Toys For Bob has officially partnered with Microsoft for their next title.
It’s an intriguing and interesting next step for the studio, but one that we can only take as a positive.
This cycle started last month, when word spread around that the studio had laid off some workers, and were losing their offices. The layoffs were true, as they were part of layoffs Activision had planned from even before Microsoft acquired them.
However, as it turned out, the office closing was a positive development. Toys For Bob had decided to become a completely remote company, and to punctuate that decision, they shut down what had been until that time their main offices.
Perhaps we should have seen that as a hint of the studio’s looming independence, as it turned out that Toys for Bob was leaving Activision, and Microsoft, to stand as their own company again. That ends 19 years of working under Activision, but as it turns out, they aren’t done working with Microsoft.
As reported by Windows Central, Xbox Game Content head Matt Booty was the person who revealed that they have reached an agreement with Toys for Bob for their next upcoming project as an independent studio. Matt did not reveal any details about the game itself, but did say that “it will be similar to games Toys for Bob has made in the past.”

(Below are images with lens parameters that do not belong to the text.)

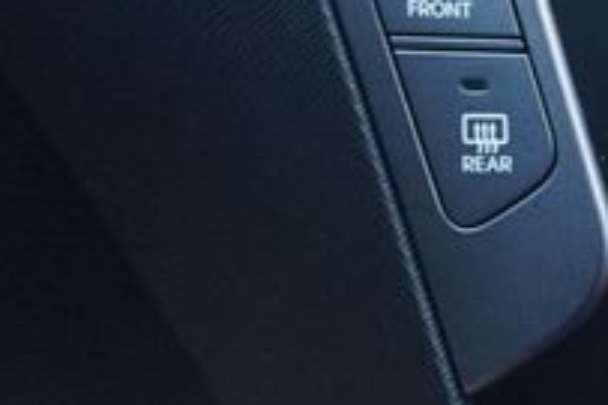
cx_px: 949
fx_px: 2153
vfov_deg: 10.7
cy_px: 267
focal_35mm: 128
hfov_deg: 14.8
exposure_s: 1/60
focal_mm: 27
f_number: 4.5
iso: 1250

This new deal is intriguing as it doesn’t seem like Toys For Bob was reticent about working with Microsoft after all. Instead, they didn’t want to stay in the situation where they were under Activision and Microsoft, and given how things recently turned out, who can blame them?
So just a few weeks earlier, Activision goes through with firing Toys for Bob’s employees. The studio was likely already thinking then that they didn’t want to have to fire people when they aren’t the ones making the call. In this case, the layoffs seem to be because Activision was trying to make their numbers better, and not about any issues with the employees themselves.
So in this setup, Toys for Bob can keep making games for Xbox, and likely, with Activision properties, but they won’t have to worry about their bosses having their studio’s livelihood over their heads.
As for what the next game could be, everyone very much expects a Spyro or Crash Bandicoot title to come up next. Toys-to-life may no longer really be a thing, but there’s a nonzero chance that that was what Toys for Bob pitched to Microsoft (making them a literal toy company).
But maybe Microsoft can surprise us too. After all, we have yet to get a Star Control IV. For those who don’t remember, Toys For Bob’s founders, Paul Reiche III and Fred Ford, personally own the Star Control copyrights, but they ran into legal trouble trying to make this game. Reiche and Ford may have played the long game with this, after all.